Abstract

The effects on the steady-state digoxin pharmacokinetics of verapamil (240 mg/day) and a new dihydropyridine calcium channel blocker, isradipine (15 mg/day), were compared. Nineteen healthy white men, aged 23 to 40 years, ingested 0.25 mg digoxin tablets every 12 hours for two consecutive periods of 2 weeks. Each subject also received one of the calcium channel blockers during one of these periods, with agent and sequence randomized. Analyst-blind RIA serum digoxin determinations demonstrated that the nine subjects who received isradipine, 5 mg t.i.d., had a small increment in peak digoxin level from 2.3 +/- 0.6 to 2.9 +/- 0.7 ng/ml (p less than 0.05) but no significant change in steady-state level or AUC over 12 hours.
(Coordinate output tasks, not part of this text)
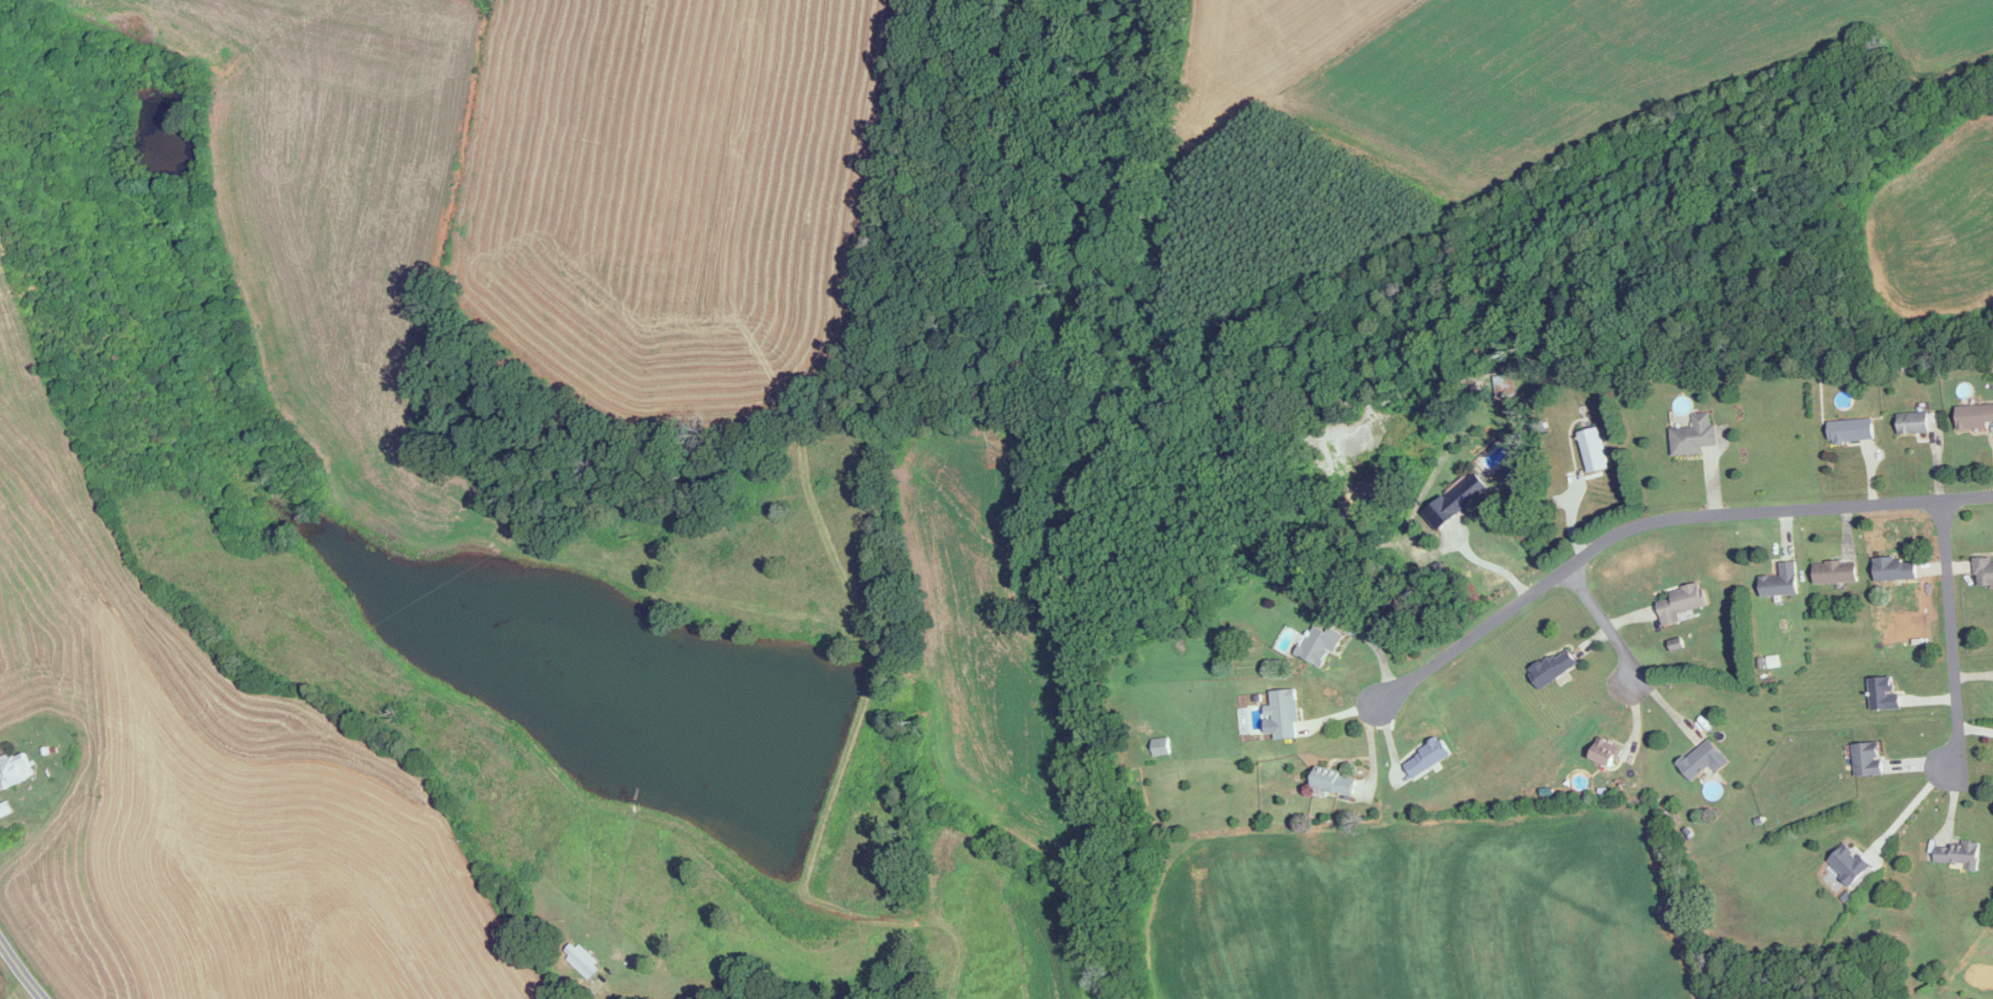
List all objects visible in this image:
building: (1973, 417)
building: (1912, 423)
building: (1850, 431)
building: (1693, 437)
building: (1456, 502)
road: (1656, 523)
road: (1490, 565)
building: (1895, 569)
building: (1834, 572)
building: (1983, 572)
building: (1780, 582)
building: (1680, 603)
road: (1603, 622)
road: (1948, 635)
building: (1319, 645)
building: (1551, 668)
building: (1882, 695)
building: (1281, 715)
building: (1160, 747)
building: (1604, 753)
building: (1425, 758)
building: (1866, 760)
building: (1701, 761)
building: (17, 770)
building: (1331, 782)
road: (1906, 810)
building: (1957, 854)
building: (1848, 865)
building: (585, 960)
road: (20, 970)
By contrast, the 10 subjects who received verapamil, 80 mg t.i.d., showed significant increases in steady-state (0.9 +/- 0.1 to 1.3 +/- 0.2 ng/ml; p less than 0.001) and peak serum digoxin concentrations (2.5 +/- 0.7 to 3.6 +/- 0.8 ng/ml; p less than 0.001) and in AUC (15.7 +/- 1.7 to 23.6 +/- 2.9 ng . hr/ml; p less than 0.001). Neither calcium channel blocker reduced renal digoxin clearance. Verapamil increases digoxin levels without affecting renal clearance. Isradipine has no clinically important interaction with digoxin.